Marital Rape status in different countries-
- According to Amnesty International data, 77 out of 185 (42%) countries criminalize marital rape through legislation.
- Countries allow Marital Rape: Ghana, India, Indonesia, Jordan, Lesotho, Nigeria, Oman, Singapore, Sri Lanka and Tanzania expressly allow marital rape of a woman or a girl by her husband.
- Countries which allow file Complaints: While 74 countries allow women to file complaints against their husbands, 34 out of 185 do not provide any such provisions. About a dozen countries allow rapists to avoid prosecution by marrying their victims.
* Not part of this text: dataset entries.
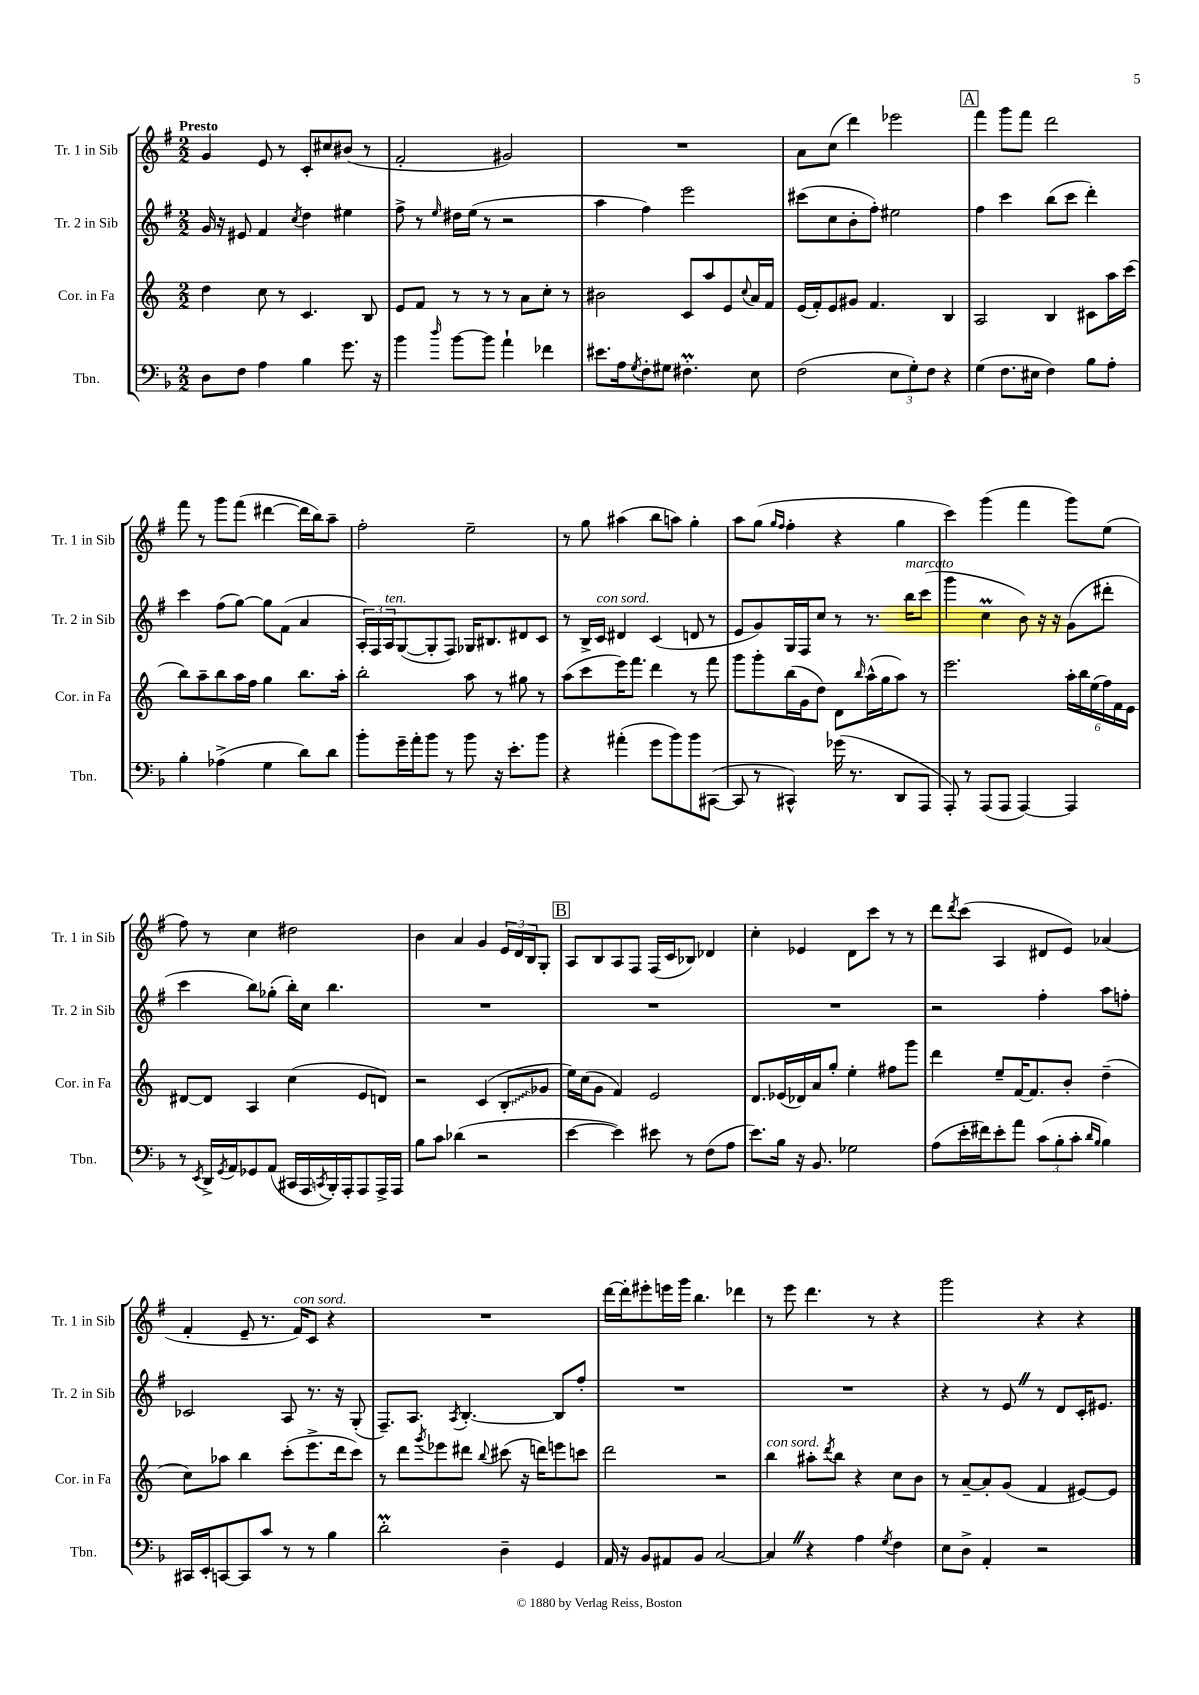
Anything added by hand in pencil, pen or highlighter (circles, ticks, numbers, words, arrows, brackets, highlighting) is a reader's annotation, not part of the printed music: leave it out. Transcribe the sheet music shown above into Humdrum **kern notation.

**kern	**kern	**kern	**kern
*staff4	*staff3	*staff2	*staff1
*clefF4	*clefG2	*clefG2	*clefG2
*k[b-]	*k[]	*k[f#]	*k[f#]
*M2/2	*M2/2	*M2/2	*M2/2
8D	4dd	16g	4g
.	.	16r	.
8F	.	8e#	.
4A	8cc	4f#	8e
.	8r	.	8r
.	.	8qcc	.
4B-	4.c	4dd	8c'
.	.	.	8cc#
8.g	.	4ee#	(8b#
.	8B	.	8r
16r	.	.	.
=	=	=	=
4b-	8e	8ff#^	2f#'
.	8f	8r	.
16qqdd	.	16qqee	.
[8b-	8r	16dd#	.
.	.	(16ee	.
8b-]	8r	8r	.
4a`	8r	2r	2g#)
.	8a	.	.
4f-	8cc'	.	.
.	8r	.	.
=	=	=	=
8.e#	2b#	4aa	1r
16A	.	.	.
8qG	.	.	.
8F'	.	4ff#)	.
8G#	.	.	.
4.F#'	8c	2eee	.
.	8aa	.	.
.	8e	.	.
.	8qqcc	.	.
8E	16a	.	.
.	16f	.	.
=	=	=	=
(2F	(16e	(8ccc#	8a
.	16f')	.	.
.	8e	8cc	(8cc
.	8g#	8b'	4ddd)
.	4.f	8ff#')	.
12E	.	2ee#	2eee-
12G')	.	.	.
12F	.	.	.
4r	4B	.	.
=	=	=	=
(4G	2A	4ff#	4fff#
8.F	.	4ccc	8ggg
.	.	.	8fff#
16E#	.	.	.
4F)	4B	(8bb	2ddd
.	.	8ccc	.
8B-	8c#	4ddd')	.
8A'	16aa	.	.
.	(16ccc	.	.
=	=	=	=
4B-'	8bb)	4ccc	8fff#
.	8aa~	.	8r
(4A-^	8bb	(8ff#	8ggg
.	16aa	[8gg)	(8fff#
.	16ff	.	.
4G	4gg	8gg]	[4ddd#
.	.	(8f#	.
8d)	8.bb	4a	16ddd#]
.	.	.	16bb)
8d	.	.	8aa~
.	16aa'	.	.
=	=	=	=
8b-'	2bb'	24A')	2ff#'
.	.	24F#	.
.	.	24A	.
16g~	.	([8G	.
16a'	.	.	.
8b-	.	8G']	.
8r	.	8F#)	.
8b-	8aa	16G-	2ee~
.	.	8.B#	.
16r	8r	.	.
8.e'	.	.	.
.	8gg#	8d#	.
8b-	8r	8c	.
=	=	=	=
4r	(8aa	8r	8r
.	8ccc	16B^	8gg
.	.	16c	.
(4a#'	16eee)	4d#	(4aa#
.	8.fff	.	.
8g	4ddd	(4c	8bb
8b-)	.	.	8aa)
8b-	8r	8d	4gg'
([8CC#	8fff	8r	.
=	=	=	=
8CC#]	8ggg	8e	8aa
8r	8ggg'	8g)	(8gg
.	.	.	16qqgg
.	.	.	16qqff#
4CC#^^)	(16bb	16G	4ff#'
.	16g	16F#	.
.	8dd)	8cc	.
(16g-	8d	8r	4r
8.r	.	.	.
.	16qqbb	.	.
.	(16aa^^	8.r	.
.	16gg	.	.
8DD	8aa)	.	4gg
.	.	16bb	.
8AAA	8r	(8ccc	.
=	=	=	=
8AAA')	2.eee	4ggg	4ccc)
8r	.	.	.
(8AAA	.	4cc	(4ggg
8AAA	.	.	.
[4AAA)	.	8b)	4fff#
.	.	16r	.
.	.	16r	.
4AAA]	24aa'	(8g	8ggg)
.	24bb	.	.
.	(24ee	.	.
.	24ff)	8ddd#'	(8ee
.	24f	.	.
.	24e	.	.
=	=	=	=
8r	[8d#	4ccc	8ff#)
8qEE	.	.	.
16DD^	8d#]	.	8r
8qGG	.	.	.
16AA	.	.	.
8GG-	4A	8bb)	4cc
(8AA	.	(8gg-'	.
16CC#	(4cc	16bb')	2dd#
16AAA	.	16cc	.
8qCC	.	.	.
16BBB-')	.	4.bb	.
16AAA'	.	.	.
8AAA	8e	.	.
16AAA^	8d)	.	.
16AAA	.	.	.
=	=	=	=
8B-	2r	1r	4b
8c	.	.	.
(4d-	.	.	4a
2r	(4c	.	4g
.	8B'	.	24e
.	.	.	24d
.	.	.	24B
.	8g-	.	8G'
=	=	=	=
[4e	16ee)	1r	8A
.	(16cc	.	.
.	8g	.	8B
4e])	4f)	.	8A
.	.	.	8F#
8e#	2e	.	(16F#
.	.	.	16c
8r	.	.	8B-)
(8F	.	.	4d-
8A	.	.	.
=	=	=	=
8.e)	8.d	1r	4cc'
16B-	(16e-	.	.
16r	16d-)	.	4e-
8.BB-	16a	.	.
.	8gg'	.	.
2G-	4ee'	.	8d
.	.	.	8ccc
.	8ff#	.	8r
.	8ggg	.	8r
=	=	=	=
(8A	4ddd	2r	8ddd
.	.	.	8qddd
16e'	.	.	(8ccc
16f#)	.	.	.
8e'	8ee~	.	4A
8a	[16f	.	.
.	8.f]	.	.
(12c	.	4ff#'	8d#
12B-'	.	.	.
.	8b'	.	8e)
12c'	.	.	.
16qqd	.	.	.
16qqB-	.	.	.
4B-)	(4dd~	8aa	(4a-
.	.	8ff'	.
=	=	=	=
16CC#	8cc)	2c-	4f#'
16EE'	.	.	.
[8CC	8aa-	.	.
8CC]	4bb	.	8e~
8c	.	.	8.r
8r	(8ccc'	8A	.
.	.	.	16f#)
8r	8.eee^	8.r	8c
4B-	.	.	4r
.	16ddd	16r	.
.	8ccc)	(8G'	.
=	=	=	=
2d'	8r	8.F#~)	1r
.	8ddd	.	.
.	.	8.A	.
.	8qggg	.	.
.	8eee-	.	.
.	.	8qA	.
.	8ddd#	[4.B'	.
.	8qqbb	.	.
4D~	(8ccc#	.	.
.	16r	.	.
.	16ddd)	.	.
4GG	8eee	8B]	.
.	8ccc	8ff#'	.
=	=	=	=
16AA	2ddd	1r	[16ddd
16r	.	.	16ddd']
8BB-	.	.	8eee#'
8AA#	.	.	16eee
.	.	.	16ggg
8BB-	.	.	4.bb
[2C	2r	.	.
.	.	.	4ddd-
=	=	=	=
4C]	4bb	1r	8r
.	.	.	8eee
4r	8aa#'	.	4.ddd
.	8qddd	.	.
.	8bb	.	.
4A	4r	.	.
.	.	.	8r
8qG	.	.	.
4F	8cc	.	4r
.	8b	.	.
=	=	=	=
8E	8r	4r	2ggg
8D^	[8a~	.	.
4AA'	8a']	8r	.
.	(8g	8e	.
2r	4f	8r	4r
.	.	8d	.
.	[8e#)	16c'	4r
.	.	8.e#	.
.	8e#]	.	.
==	==	==	==
*-	*-	*-	*-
It is high time for the legislature to recognize its legal flaws and eliminate Section 375 (Exception) of the IPC, bringing marital rape inside the ambit of rape legislation. Women can then receive the help needed to recover from marital rape and can save themselves from domestic violence and sexual abuse. It is critical that the legal prohibition of marital rape be matched by changes in prosecutors, police officers, and general public attitudes. The need of the hour is that marriage and divorce must come under secular law and there cannot be any difficulty in having a common code of law for all communities, at least for marriage and divorce.